Grupo que terá matado mulher em Foz Côa arrecadou mais de 800 mil euros em roubos

O grupo que é acusado de ter matado uma mulher numa localidade de Vila Nova de Foz Côa, em 2018, terá arrecadado mais de 800 mil euros em mais de 20 roubos entre 2017 e 2021 na região Centro.

A acusação a que a agência Lusa teve acesso dá conta de mais de 20 roubos e furtos qualificados entre 2017 e 2021, por parte de um grupo constituído por três homens e duas mulheres que residiam em Tomar e que tinha como alvo preferencial pequenos empresários e comerciantes de idade avançada que moravam em localidades afastadas de centros urbanos, a maioria nos distritos de Coimbra e Guarda.

O grupo, liderado por um homem de 40 anos, engendrou um plano para roubar dinheiro e ouro que as vítimas guardavam em casa, realizando a maioria dos assaltos quando as pessoas não estavam em casa.

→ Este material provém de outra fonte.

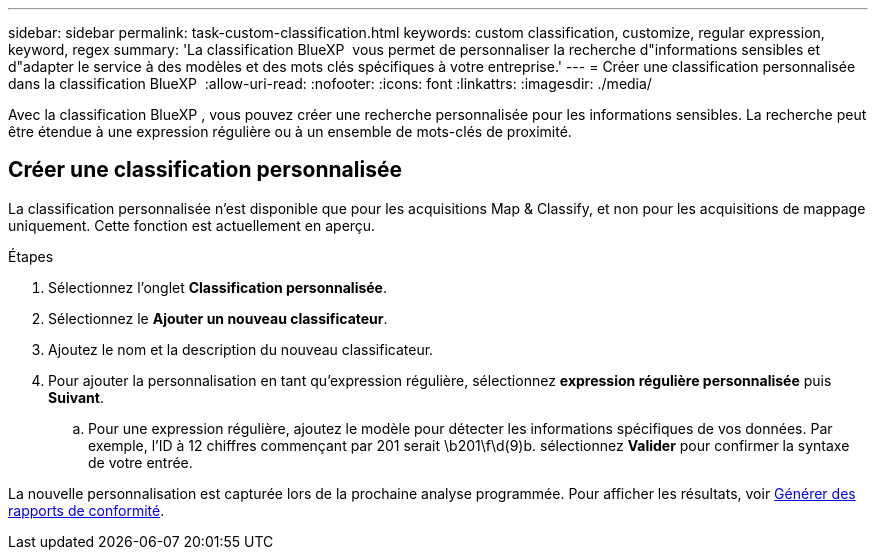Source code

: ---
sidebar: sidebar 
permalink: task-custom-classification.html 
keywords: custom classification, customize, regular expression, keyword, regex 
summary: 'La classification BlueXP  vous permet de personnaliser la recherche d"informations sensibles et d"adapter le service à des modèles et des mots clés spécifiques à votre entreprise.' 
---
= Créer une classification personnalisée dans la classification BlueXP 
:allow-uri-read: 
:nofooter: 
:icons: font
:linkattrs: 
:imagesdir: ./media/


[role="lead"]
Avec la classification BlueXP , vous pouvez créer une recherche personnalisée pour les informations sensibles. La recherche peut être étendue à une expression régulière ou à un ensemble de mots-clés de proximité.



== Créer une classification personnalisée

La classification personnalisée n'est disponible que pour les acquisitions Map & Classify, et non pour les acquisitions de mappage uniquement. Cette fonction est actuellement en aperçu.

.Étapes
. Sélectionnez l'onglet **Classification personnalisée**.
. Sélectionnez le **Ajouter un nouveau classificateur**.
. Ajoutez le nom et la description du nouveau classificateur.
. Pour ajouter la personnalisation en tant qu'expression régulière, sélectionnez **expression régulière personnalisée** puis **Suivant**.
+
.. Pour une expression régulière, ajoutez le modèle pour détecter les informations spécifiques de vos données. Par exemple, l'ID à 12 chiffres commençant par 201 serait \b201\f\d(9)b. sélectionnez **Valider** pour confirmer la syntaxe de votre entrée.




La nouvelle personnalisation est capturée lors de la prochaine analyse programmée. Pour afficher les résultats, voir xref:task-generating-compliance-reports.html[Générer des rapports de conformité].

No entanto, em quatro ocasiões, as vítimas estavam nas suas residências.

Nesses casos, dois dos cinco arguidos – o líder e um dos seus irmãos – recorreram a variadas formas de violência para tentar obter chaves ou códigos de cofres que acreditavam existir nas residências.

Numa das situações reportadas pelo Ministério Público, a 12 de dezembro de 2018, uma mulher, que residia em Vale da Teja, em Vila Nova de Foz Côa, acabou por morrer fruto da violência a que terá sido sujeita pelo grupo.

Inicialmente, o grupo assaltou a casa a 9 de Dezembro, quando o casal não estava na residência, mas voltou três dias depois com o intuito de abrir um cofre que tinham encontrado.

Dois dos arguidos, acompanhados por um terceiro indivíduo que a investigação não conseguiu identificar, conseguiram entrar na casa, recorrendo a variadas formas de violência para tentar obter a chave do cofre junto do casal.

Segundo a acusação, a mulher, na cozinha, e o homem, no quarto, terão sido manietados e agredidos pelos arguidos, sendo ainda obrigados a ingerir ecstasy pelos assaltantes.

Um dos arguidos ateou combustível sobre o corpo do homem provocando-lhe várias queimaduras, enquanto lhe perguntava pela chave do cofre, ao que a vítima respondia que não a tinha (a mesma estava na posse dos filhos do casal, que não residiam naquela casa).

Já na cozinha, despiram a mulher e queimaram-na em diversas partes do corpo com recurso a um espeto de ferro em brasa.

O Ministério Público salienta que o grau de violência e tortura foi aumentando, ao mesmo tempo que o casal ouvia os gritos de dor de cada um. As agressões só cessaram quando as vítimas ficaram inanimadas.

A mulher morreu por asfixia (os arguidos terão comprimido o corpo da mesma contra o chão), já o seu marido sofreu um traumatismo craneo-encefálico, múltiplas queimaduras de segundo grau e hematomas, tendo estado internado durante 90 dias. Os arguidos acabaram por cortar os suportes do cofre que o afixavam à parede e levaram-no consigo.